### [Page text]
>>
A detailed look at the data shows that the sector used a total of $2.26 billion in foreign exchange in 2024, a substantial jump from the $1.03 billion recorded in 2023.

These figures highlight a considerable spike in foreign exchange requests. This occurred even as fuel import volumes were reportedly falling, a trend attributed to the gradual operation of the Dangote Refinery and the federal government’s initiative to reduce petroleum product imports.

However, a month-by-month analysis of the data revealed significant fluctuations in the sector’s demand throughout 2024. For instance, the year started with an unusually low utilization of $26.55 million in January. This marked a sharp 85 percent drop from the $173.88 million recorded in January 2023.

In February, demand rose steeply to $161.88m, up 509 per cent from January 2024, and also higher than the $137.67m used in February 2023. The upward trend continued into March, where utilisation peaked at $334.47m, representing a 107 per cent month-on-month increase from February, and a 120 per cent year-on-year increase from $151.75m in March 2023.

In April 2024, the amount fell to $106.48m, a 68 per cent decline from March and 19.6 per cent lower than April 2023, which recorded $132.36m.

Demand picked up again in May, rising to $150.45m—up 41.3 per cent from April, and 27.6 per cent higher than the $117.92m utilised in May 2023. A steep drop followed in June, with utilisation falling to $36.82m, representing a 75.5 per cent drop from May, and 59 per cent lower than June 2023’s $89.85m.

The second half of the year saw a sharp turnaround. In July 2024, the sector utilised $107.10m, more than doubling the $45.82m spent in July 2023.

August 2024 recorded $132.45m, in contrast to zero utilisation in August 2023. By September, the figure rose to $192.71m, up from $42.43m in the same month of the previous year, while October climbed slightly to $197.79m from $38.46m in October 2023.

In November, foreign exchange utilisation surged further to $289.21m, nearly six times higher than November 2023’s $51.95m. The most notable jump came in December 2024, when the oil sector recorded its highest monthly forex utilisation of $526.50m, an 82 per cent increase from November, and a tenfold rise compared to $52.14m spent in December 2023.

December alone accounted for 23.3 per cent of the sector’s total forex usage for the year. In total, the second half of 2024 (July to December) accounted for $1.45bn, representing 64 per cent of the sector’s annual total, and a 528 per cent increase compared to $230.8m recorded in the second half of 2023.

This surge occurred despite the introduction of the naira-for-crude oil policy aimed at easing pressure on the country’s foreign exchange reserves. The policy, which came into effect in October 2024, was designed to allow local refineries, particularly the Dangote Refinery, to purchase crude oil in naira rather than dollars.
<<
### [Record extracts]
>>
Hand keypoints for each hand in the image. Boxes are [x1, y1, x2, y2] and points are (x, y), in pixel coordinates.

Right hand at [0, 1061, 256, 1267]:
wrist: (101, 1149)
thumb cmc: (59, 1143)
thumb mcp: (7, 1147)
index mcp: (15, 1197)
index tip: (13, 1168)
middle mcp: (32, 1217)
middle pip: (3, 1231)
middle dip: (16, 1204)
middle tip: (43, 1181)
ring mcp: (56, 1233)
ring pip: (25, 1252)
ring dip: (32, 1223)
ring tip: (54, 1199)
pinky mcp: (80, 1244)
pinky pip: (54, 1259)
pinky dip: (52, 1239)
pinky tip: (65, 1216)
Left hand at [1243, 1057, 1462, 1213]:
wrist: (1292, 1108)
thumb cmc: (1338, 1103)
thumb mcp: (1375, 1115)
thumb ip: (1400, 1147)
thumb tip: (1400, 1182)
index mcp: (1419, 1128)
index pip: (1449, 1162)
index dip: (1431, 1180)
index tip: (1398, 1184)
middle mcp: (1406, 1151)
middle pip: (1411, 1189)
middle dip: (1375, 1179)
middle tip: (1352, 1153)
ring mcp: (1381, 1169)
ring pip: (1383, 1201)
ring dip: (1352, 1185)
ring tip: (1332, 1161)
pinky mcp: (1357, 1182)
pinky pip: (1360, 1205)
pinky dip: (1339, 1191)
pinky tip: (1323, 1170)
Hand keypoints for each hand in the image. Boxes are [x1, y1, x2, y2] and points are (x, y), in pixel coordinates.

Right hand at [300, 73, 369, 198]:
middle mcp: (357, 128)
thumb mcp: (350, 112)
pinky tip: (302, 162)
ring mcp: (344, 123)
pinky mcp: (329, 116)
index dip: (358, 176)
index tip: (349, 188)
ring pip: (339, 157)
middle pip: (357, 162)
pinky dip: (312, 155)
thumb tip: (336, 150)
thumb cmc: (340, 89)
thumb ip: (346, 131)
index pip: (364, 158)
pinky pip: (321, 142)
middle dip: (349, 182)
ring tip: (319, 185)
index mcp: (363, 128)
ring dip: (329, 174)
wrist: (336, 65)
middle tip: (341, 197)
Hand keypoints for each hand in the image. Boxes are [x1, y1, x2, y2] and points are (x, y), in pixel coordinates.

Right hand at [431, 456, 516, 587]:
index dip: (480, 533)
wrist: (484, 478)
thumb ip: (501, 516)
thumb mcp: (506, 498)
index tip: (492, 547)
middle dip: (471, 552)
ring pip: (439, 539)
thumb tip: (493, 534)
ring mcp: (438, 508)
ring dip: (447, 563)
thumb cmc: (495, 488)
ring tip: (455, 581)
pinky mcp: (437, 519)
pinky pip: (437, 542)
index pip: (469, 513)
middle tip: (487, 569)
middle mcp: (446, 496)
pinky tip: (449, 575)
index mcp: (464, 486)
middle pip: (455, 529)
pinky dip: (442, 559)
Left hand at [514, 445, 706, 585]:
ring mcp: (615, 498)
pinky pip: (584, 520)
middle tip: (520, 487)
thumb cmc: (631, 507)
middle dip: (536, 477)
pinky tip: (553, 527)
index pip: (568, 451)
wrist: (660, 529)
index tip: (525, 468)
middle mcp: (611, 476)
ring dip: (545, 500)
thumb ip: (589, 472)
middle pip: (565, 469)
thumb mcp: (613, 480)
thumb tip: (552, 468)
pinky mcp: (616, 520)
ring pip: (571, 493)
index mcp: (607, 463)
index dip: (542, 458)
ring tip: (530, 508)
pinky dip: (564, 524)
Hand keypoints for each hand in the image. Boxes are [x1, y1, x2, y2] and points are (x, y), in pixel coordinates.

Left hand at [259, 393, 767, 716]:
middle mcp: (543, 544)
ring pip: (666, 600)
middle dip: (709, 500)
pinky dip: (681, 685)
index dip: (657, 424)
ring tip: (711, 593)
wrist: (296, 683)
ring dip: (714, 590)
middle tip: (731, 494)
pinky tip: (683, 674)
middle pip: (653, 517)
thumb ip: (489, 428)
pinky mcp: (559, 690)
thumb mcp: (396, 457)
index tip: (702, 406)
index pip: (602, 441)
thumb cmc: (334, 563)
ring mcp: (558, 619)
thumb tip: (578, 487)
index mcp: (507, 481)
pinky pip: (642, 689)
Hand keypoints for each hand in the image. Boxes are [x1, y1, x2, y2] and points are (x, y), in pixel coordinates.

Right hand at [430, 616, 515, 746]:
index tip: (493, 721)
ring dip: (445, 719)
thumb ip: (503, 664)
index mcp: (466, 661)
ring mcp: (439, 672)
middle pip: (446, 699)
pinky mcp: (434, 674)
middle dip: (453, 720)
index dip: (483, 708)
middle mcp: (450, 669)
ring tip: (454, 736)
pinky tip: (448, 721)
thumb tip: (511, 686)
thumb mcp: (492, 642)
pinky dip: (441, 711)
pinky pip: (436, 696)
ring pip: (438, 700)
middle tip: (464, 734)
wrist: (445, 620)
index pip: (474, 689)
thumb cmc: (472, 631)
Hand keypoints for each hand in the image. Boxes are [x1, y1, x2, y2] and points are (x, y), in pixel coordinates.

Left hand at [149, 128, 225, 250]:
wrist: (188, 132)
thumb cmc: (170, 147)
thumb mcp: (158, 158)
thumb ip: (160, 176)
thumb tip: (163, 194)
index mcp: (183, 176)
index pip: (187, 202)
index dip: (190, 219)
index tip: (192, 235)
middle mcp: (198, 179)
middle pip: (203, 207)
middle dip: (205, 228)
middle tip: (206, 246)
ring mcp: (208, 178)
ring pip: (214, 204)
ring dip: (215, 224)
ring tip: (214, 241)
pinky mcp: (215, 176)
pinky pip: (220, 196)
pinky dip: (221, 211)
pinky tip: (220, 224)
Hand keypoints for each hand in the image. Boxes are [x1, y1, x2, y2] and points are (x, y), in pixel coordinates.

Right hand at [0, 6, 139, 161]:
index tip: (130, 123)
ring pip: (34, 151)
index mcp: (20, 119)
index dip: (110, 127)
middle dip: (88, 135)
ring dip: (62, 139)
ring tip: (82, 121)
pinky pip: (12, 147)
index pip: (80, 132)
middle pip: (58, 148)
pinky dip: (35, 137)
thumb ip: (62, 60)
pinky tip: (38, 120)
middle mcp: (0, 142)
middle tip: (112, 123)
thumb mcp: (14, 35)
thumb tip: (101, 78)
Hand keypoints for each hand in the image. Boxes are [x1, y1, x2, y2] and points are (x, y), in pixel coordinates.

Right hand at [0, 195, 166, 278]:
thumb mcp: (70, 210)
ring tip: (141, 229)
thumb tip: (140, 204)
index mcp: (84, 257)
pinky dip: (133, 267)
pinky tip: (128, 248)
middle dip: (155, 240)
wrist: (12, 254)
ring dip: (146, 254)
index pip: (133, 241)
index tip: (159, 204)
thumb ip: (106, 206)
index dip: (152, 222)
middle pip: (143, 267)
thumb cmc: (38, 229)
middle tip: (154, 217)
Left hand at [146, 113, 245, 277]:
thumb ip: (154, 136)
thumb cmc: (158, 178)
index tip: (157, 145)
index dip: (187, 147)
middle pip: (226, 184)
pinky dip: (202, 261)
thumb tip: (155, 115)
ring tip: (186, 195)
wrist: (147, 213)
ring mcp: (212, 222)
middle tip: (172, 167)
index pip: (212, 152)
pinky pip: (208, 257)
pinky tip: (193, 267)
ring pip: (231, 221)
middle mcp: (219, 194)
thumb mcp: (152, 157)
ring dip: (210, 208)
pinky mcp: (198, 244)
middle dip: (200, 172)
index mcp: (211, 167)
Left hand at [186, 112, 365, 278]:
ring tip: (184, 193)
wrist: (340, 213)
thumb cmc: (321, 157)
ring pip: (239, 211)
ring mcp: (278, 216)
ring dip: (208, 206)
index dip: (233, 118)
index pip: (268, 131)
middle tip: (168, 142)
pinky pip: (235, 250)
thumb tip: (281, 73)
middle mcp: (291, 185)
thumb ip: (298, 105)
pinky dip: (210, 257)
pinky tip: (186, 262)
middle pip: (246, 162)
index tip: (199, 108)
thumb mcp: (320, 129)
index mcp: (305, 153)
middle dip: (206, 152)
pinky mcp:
<<
### [Your tasks]
1. In the text on the oil sector's foreign exchange use, reproduce the part that opens with the words containing "December alone accounted" and closes with "rather than dollars.", substituting "latter half" for every "second half".
2. In the text on the oil sector's foreign exchange use, when did the naira-for-crude oil policy come into effect?

### [Answers to this exercise]
1.
December alone accounted for 23.3 per cent of the sector’s total forex usage for the year. In total, the latter half of 2024 (July to December) accounted for $1.45bn, representing 64 per cent of the sector’s annual total, and a 528 per cent increase compared to $230.8m recorded in the latter half of 2023.

This surge occurred despite the introduction of the naira-for-crude oil policy aimed at easing pressure on the country’s foreign exchange reserves. The policy, which came into effect in October 2024, was designed to allow local refineries, particularly the Dangote Refinery, to purchase crude oil in naira rather than dollars.

2. October 2024